> [Problem details] Every line below should be set down exactly as it appears.

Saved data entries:
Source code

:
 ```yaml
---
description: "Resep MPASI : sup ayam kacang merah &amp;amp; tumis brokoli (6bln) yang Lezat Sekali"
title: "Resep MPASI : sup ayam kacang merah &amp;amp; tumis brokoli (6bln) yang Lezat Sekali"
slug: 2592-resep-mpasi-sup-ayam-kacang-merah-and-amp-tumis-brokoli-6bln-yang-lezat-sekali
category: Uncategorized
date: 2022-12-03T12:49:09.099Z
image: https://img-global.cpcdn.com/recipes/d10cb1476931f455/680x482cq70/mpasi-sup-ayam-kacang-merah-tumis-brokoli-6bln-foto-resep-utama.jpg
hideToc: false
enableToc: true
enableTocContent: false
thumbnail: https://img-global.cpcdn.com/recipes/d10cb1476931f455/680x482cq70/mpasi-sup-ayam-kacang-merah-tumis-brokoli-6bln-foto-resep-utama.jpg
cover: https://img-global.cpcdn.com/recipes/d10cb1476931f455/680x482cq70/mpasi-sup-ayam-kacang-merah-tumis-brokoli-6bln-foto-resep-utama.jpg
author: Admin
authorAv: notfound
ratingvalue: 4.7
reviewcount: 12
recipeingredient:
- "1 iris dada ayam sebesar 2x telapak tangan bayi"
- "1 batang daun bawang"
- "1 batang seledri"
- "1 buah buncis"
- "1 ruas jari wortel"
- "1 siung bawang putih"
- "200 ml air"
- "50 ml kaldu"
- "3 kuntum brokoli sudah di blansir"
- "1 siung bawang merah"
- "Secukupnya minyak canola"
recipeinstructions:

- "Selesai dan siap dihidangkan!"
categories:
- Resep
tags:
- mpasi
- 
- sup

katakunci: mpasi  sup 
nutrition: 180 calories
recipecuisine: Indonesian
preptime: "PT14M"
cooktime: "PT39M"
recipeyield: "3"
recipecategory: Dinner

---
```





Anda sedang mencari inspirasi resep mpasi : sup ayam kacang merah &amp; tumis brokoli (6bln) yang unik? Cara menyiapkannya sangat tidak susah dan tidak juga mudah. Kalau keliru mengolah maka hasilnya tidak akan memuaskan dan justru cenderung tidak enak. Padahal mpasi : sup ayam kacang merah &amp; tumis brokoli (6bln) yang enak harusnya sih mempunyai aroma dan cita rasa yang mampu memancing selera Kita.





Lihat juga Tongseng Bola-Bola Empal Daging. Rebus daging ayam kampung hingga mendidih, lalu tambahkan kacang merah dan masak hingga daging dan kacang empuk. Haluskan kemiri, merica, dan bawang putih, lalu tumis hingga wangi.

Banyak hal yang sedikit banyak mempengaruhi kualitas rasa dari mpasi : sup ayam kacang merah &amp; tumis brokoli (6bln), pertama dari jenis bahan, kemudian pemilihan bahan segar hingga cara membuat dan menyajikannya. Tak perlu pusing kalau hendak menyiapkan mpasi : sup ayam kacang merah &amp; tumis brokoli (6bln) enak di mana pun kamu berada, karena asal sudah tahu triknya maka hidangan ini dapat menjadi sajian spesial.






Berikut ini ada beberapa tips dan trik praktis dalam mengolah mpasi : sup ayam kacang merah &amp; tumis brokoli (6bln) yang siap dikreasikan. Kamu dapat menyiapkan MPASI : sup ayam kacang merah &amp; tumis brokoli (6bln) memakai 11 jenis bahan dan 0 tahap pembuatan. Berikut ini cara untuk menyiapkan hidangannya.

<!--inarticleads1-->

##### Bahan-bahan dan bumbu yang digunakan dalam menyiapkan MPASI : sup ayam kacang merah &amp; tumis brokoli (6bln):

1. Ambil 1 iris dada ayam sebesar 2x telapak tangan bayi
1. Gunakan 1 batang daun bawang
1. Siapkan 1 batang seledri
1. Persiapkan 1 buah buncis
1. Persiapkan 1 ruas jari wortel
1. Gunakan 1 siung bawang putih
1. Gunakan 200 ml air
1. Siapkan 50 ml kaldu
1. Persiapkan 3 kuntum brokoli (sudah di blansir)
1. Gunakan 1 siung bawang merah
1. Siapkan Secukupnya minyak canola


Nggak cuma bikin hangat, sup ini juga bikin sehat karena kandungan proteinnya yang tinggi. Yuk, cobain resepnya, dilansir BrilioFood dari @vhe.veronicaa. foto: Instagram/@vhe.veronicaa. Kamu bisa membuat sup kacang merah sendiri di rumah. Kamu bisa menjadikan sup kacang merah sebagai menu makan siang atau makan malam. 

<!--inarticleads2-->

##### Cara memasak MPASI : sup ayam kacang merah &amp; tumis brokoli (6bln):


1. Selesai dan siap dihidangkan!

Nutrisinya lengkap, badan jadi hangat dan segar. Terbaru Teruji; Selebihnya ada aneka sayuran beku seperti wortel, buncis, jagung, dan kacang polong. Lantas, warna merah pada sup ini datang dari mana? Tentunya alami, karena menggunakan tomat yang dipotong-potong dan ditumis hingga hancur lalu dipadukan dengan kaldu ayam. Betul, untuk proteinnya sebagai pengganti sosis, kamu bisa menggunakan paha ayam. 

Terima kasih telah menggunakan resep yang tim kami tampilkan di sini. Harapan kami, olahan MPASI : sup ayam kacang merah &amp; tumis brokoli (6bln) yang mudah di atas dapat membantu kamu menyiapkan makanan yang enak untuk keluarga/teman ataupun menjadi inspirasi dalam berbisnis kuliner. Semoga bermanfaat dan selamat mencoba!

> [Reply]
Source code

:
 ```yaml
---
description: "Resep MPASI : sup ayam kacang merah &amp;amp; tumis brokoli (6bln) yang Lezat Sekali"
title: "Resep MPASI : sup ayam kacang merah &amp;amp; tumis brokoli (6bln) yang Lezat Sekali"
slug: 2592-resep-mpasi-sup-ayam-kacang-merah-and-amp-tumis-brokoli-6bln-yang-lezat-sekali
category: Uncategorized
date: 2022-12-03T12:49:09.099Z
image: https://img-global.cpcdn.com/recipes/d10cb1476931f455/680x482cq70/mpasi-sup-ayam-kacang-merah-tumis-brokoli-6bln-foto-resep-utama.jpg
hideToc: false
enableToc: true
enableTocContent: false
thumbnail: https://img-global.cpcdn.com/recipes/d10cb1476931f455/680x482cq70/mpasi-sup-ayam-kacang-merah-tumis-brokoli-6bln-foto-resep-utama.jpg
cover: https://img-global.cpcdn.com/recipes/d10cb1476931f455/680x482cq70/mpasi-sup-ayam-kacang-merah-tumis-brokoli-6bln-foto-resep-utama.jpg
author: Admin
authorAv: notfound
ratingvalue: 4.7
reviewcount: 12
recipeingredient:
- "1 iris dada ayam sebesar 2x telapak tangan bayi"
- "1 batang daun bawang"
- "1 batang seledri"
- "1 buah buncis"
- "1 ruas jari wortel"
- "1 siung bawang putih"
- "200 ml air"
- "50 ml kaldu"
- "3 kuntum brokoli sudah di blansir"
- "1 siung bawang merah"
- "Secukupnya minyak canola"
recipeinstructions:

- "Selesai dan siap dihidangkan!"
categories:
- Resep
tags:
- mpasi
- 
- sup

katakunci: mpasi  sup 
nutrition: 180 calories
recipecuisine: Indonesian
preptime: "PT14M"
cooktime: "PT39M"
recipeyield: "3"
recipecategory: Dinner

---
```





Anda sedang mencari inspirasi resep mpasi : sup ayam kacang merah &amp; tumis brokoli (6bln) yang unik? Cara menyiapkannya sangat tidak susah dan tidak juga mudah. Kalau keliru mengolah maka hasilnya tidak akan memuaskan dan justru cenderung tidak enak. Padahal mpasi : sup ayam kacang merah &amp; tumis brokoli (6bln) yang enak harusnya sih mempunyai aroma dan cita rasa yang mampu memancing selera Kita.





Lihat juga Tongseng Bola-Bola Empal Daging. Rebus daging ayam kampung hingga mendidih, lalu tambahkan kacang merah dan masak hingga daging dan kacang empuk. Haluskan kemiri, merica, dan bawang putih, lalu tumis hingga wangi.

Banyak hal yang sedikit banyak mempengaruhi kualitas rasa dari mpasi : sup ayam kacang merah &amp; tumis brokoli (6bln), pertama dari jenis bahan, kemudian pemilihan bahan segar hingga cara membuat dan menyajikannya. Tak perlu pusing kalau hendak menyiapkan mpasi : sup ayam kacang merah &amp; tumis brokoli (6bln) enak di mana pun kamu berada, karena asal sudah tahu triknya maka hidangan ini dapat menjadi sajian spesial.






Berikut ini ada beberapa tips dan trik praktis dalam mengolah mpasi : sup ayam kacang merah &amp; tumis brokoli (6bln) yang siap dikreasikan. Kamu dapat menyiapkan MPASI : sup ayam kacang merah &amp; tumis brokoli (6bln) memakai 11 jenis bahan dan 0 tahap pembuatan. Berikut ini cara untuk menyiapkan hidangannya.

<!--inarticleads1-->

##### Bahan-bahan dan bumbu yang digunakan dalam menyiapkan MPASI : sup ayam kacang merah &amp; tumis brokoli (6bln):

1. Ambil 1 iris dada ayam sebesar 2x telapak tangan bayi
1. Gunakan 1 batang daun bawang
1. Siapkan 1 batang seledri
1. Persiapkan 1 buah buncis
1. Persiapkan 1 ruas jari wortel
1. Gunakan 1 siung bawang putih
1. Gunakan 200 ml air
1. Siapkan 50 ml kaldu
1. Persiapkan 3 kuntum brokoli (sudah di blansir)
1. Gunakan 1 siung bawang merah
1. Siapkan Secukupnya minyak canola


Nggak cuma bikin hangat, sup ini juga bikin sehat karena kandungan proteinnya yang tinggi. Yuk, cobain resepnya, dilansir BrilioFood dari @vhe.veronicaa. foto: Instagram/@vhe.veronicaa. Kamu bisa membuat sup kacang merah sendiri di rumah. Kamu bisa menjadikan sup kacang merah sebagai menu makan siang atau makan malam. 

<!--inarticleads2-->

##### Cara memasak MPASI : sup ayam kacang merah &amp; tumis brokoli (6bln):


1. Selesai dan siap dihidangkan!

Nutrisinya lengkap, badan jadi hangat dan segar. Terbaru Teruji; Selebihnya ada aneka sayuran beku seperti wortel, buncis, jagung, dan kacang polong. Lantas, warna merah pada sup ini datang dari mana? Tentunya alami, karena menggunakan tomat yang dipotong-potong dan ditumis hingga hancur lalu dipadukan dengan kaldu ayam. Betul, untuk proteinnya sebagai pengganti sosis, kamu bisa menggunakan paha ayam. 

Terima kasih telah menggunakan resep yang tim kami tampilkan di sini. Harapan kami, olahan MPASI : sup ayam kacang merah &amp; tumis brokoli (6bln) yang mudah di atas dapat membantu kamu menyiapkan makanan yang enak untuk keluarga/teman ataupun menjadi inspirasi dalam berbisnis kuliner. Semoga bermanfaat dan selamat mencoba!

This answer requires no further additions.